Ist schnelles Darüberlackieren erlaubt oder muss ich immer erst komplett den Nagellack entfernen?

Oksana Freydenzon: Es ist nicht verboten. Man hat lediglich mehr Arbeit beim späteren Entfernen, ansonsten gibt es keinen Nachteil.

Janine Bark: Erlaubt ist es schon, aber es sieht natürlich nicht so toll aus wie eine frische Lackierung nach einer Maniküre.

Soll man Handcreme vor oder nach dem Lackieren auftragen?

Oksana Freydenzon: Hautcreme oder Nagelöl sollten immer nach dem Lackieren aufgetragen werden. Der Naturnagel muss maximal fettfrei und trocken sein. Am Besten vor dem Lackieren die Nagelplatte mit dem Nagellackentferner entfetten.

 

Schadet der Lack den Nägeln?

Oksana Freydenzon: Lack und Entferner enthalten Lösemittel, das Nägel und Haut austrocknen lassen. Deshalb ist es sinnvoll, die Nagelhaut mit dem Nagelöl regelmäßig zu pflegen. Je öfter die Nägel lackiert werden, desto intensiver muss die Pflege sein.

 

Wie kann ich dem Abblättern entgegenwirken?
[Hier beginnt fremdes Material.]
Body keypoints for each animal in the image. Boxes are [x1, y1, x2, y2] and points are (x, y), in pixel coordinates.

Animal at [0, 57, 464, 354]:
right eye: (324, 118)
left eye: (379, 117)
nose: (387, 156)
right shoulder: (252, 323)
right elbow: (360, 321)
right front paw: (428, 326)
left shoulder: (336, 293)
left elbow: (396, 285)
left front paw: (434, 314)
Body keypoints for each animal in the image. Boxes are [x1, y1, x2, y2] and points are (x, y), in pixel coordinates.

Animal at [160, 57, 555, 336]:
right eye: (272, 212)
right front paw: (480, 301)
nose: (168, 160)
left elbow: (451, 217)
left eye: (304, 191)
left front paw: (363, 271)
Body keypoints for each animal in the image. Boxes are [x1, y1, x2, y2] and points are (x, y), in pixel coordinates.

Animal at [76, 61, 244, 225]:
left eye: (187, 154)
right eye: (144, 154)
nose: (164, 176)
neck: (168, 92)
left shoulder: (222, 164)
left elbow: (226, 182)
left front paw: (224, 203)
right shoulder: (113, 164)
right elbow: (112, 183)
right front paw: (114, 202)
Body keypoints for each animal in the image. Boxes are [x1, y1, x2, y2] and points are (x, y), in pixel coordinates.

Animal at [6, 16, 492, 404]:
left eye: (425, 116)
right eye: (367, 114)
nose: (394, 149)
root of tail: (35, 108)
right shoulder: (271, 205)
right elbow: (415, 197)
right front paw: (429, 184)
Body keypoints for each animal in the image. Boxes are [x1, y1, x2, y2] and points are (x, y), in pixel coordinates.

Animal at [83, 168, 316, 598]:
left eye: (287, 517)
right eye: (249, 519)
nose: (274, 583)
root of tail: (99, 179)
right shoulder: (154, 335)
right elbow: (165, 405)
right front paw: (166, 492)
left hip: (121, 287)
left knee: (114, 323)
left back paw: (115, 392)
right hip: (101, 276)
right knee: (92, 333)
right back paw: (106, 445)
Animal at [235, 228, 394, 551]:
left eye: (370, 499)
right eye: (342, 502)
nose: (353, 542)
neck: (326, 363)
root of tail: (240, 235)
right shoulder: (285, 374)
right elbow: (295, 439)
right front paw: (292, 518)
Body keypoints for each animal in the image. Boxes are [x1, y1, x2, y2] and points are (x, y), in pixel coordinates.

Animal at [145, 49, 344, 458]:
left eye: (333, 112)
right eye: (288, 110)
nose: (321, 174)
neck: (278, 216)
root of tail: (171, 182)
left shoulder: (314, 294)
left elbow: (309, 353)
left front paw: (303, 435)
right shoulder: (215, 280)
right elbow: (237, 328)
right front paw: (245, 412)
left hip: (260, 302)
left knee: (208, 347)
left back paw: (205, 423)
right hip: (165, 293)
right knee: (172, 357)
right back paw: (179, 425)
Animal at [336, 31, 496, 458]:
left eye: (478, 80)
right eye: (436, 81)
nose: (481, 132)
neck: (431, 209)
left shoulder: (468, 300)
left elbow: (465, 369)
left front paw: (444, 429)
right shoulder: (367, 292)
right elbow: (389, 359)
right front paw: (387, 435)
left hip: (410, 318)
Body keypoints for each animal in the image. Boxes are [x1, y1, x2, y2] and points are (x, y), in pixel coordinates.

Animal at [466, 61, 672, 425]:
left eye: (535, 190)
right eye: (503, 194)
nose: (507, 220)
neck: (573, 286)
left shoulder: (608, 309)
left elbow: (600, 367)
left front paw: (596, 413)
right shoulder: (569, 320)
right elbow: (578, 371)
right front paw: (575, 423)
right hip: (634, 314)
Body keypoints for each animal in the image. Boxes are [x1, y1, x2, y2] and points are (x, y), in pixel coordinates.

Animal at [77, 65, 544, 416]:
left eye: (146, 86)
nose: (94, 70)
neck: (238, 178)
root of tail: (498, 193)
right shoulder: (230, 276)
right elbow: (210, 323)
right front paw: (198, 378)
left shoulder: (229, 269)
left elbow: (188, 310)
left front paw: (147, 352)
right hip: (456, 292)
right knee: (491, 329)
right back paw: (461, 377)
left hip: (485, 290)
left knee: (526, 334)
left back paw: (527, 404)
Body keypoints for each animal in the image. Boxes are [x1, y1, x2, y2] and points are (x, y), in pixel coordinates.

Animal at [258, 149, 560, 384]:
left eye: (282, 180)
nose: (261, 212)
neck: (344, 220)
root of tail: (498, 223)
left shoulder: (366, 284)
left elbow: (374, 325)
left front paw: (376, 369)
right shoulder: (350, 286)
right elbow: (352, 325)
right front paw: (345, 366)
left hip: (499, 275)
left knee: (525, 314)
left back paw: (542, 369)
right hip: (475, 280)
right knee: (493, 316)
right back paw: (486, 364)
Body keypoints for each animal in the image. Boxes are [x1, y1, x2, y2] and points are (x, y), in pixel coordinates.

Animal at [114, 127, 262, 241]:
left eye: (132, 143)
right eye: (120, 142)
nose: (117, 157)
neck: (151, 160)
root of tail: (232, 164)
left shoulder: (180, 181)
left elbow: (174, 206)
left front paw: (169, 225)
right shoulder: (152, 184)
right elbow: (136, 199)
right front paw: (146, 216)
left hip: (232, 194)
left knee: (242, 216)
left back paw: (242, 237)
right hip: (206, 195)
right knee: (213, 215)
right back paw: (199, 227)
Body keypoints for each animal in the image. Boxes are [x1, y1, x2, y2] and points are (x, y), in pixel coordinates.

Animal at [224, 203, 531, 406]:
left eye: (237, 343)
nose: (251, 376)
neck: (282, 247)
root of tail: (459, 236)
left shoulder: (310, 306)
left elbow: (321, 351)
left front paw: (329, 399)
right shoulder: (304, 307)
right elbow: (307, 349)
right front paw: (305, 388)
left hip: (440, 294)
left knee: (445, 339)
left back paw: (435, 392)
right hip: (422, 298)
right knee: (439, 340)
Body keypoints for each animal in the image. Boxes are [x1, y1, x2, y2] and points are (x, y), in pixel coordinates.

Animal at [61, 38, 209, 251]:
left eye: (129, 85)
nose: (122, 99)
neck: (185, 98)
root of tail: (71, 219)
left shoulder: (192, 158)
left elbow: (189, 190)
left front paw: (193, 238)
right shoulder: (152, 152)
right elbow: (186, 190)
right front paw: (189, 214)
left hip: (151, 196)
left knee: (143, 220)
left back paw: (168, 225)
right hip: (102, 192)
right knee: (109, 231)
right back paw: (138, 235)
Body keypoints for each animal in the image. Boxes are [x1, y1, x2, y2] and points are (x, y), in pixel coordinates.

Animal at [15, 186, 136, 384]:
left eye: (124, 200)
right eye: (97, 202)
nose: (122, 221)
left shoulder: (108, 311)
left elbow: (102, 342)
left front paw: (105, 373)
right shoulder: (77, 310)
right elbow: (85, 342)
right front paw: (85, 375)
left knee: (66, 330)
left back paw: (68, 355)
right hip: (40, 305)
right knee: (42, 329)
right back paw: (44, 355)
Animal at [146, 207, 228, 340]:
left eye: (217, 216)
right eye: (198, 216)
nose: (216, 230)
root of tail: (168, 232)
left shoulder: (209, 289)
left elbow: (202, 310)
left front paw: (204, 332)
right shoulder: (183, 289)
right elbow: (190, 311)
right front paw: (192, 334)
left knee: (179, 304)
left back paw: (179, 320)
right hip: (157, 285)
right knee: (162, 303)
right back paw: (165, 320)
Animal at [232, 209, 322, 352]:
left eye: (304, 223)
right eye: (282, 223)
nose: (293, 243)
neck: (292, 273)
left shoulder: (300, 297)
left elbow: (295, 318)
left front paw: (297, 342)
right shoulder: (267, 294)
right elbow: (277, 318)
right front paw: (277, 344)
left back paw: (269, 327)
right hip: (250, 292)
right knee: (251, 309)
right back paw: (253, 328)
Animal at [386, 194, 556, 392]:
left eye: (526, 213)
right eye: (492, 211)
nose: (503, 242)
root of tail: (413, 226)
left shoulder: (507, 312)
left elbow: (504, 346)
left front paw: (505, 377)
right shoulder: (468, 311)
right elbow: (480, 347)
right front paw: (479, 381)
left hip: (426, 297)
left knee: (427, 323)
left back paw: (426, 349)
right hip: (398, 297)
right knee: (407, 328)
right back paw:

Oksana Freydenzon: Ursache ist die unzureichende Haftung des Nagellacks. Deshalb ist ein guter Unterlack so wichtig.

 

Wie korrigiere ich kleine Lackierfehler am besten?

Oksana Freydenzon: Ist die Schicht verletzt, hilft nur neu lackieren. Kleine Flecken lassen sich einfach und bequem mit dem Korrekturstift beseitigen.

 

Wie bekomme ich den Lack am schnellsten trocken?

Oksana Freydenzon: Mein Trick: Die Nägel mit dem halbtrockenen Lack in eine Schüssel mit kaltem Wasser tauchen. Wichtig ist, dass man erst nach der letzten Schicht mit dem Trocknen beginnt.

Janine Bark: Zehn bis fünfzehn Minuten sitzen bleiben (das ist die gängige Trocknungszeit), sich entspannen und einen Prosecco trinken. Von Quick Dry rate ich ab. Der entzieht dem Nagel zu viel Feuchtigkeit.

 

Hat Nagellack ein Ablaufdatum?

Oksana Freydenzon: Auf jedem Fläschchen gibt es das Symbol für Haltbarkeit nach dem Öffnen. Die Zahl darauf gibt an, wie lange man das Produkt verwenden darf. Meisten sind das 30 oder 36 Monate. Ich würde dem Lack aber auch den Laufpass geben, wenn er sehr lange zum Trocknen braucht.

 

Worauf muss ich beim Nagellack-Entferner achten?

Oksana Freydenzon: Am besten einen acetonfreien Entferner benutzen. Der trocknet Haut und Nägel nicht so stark aus.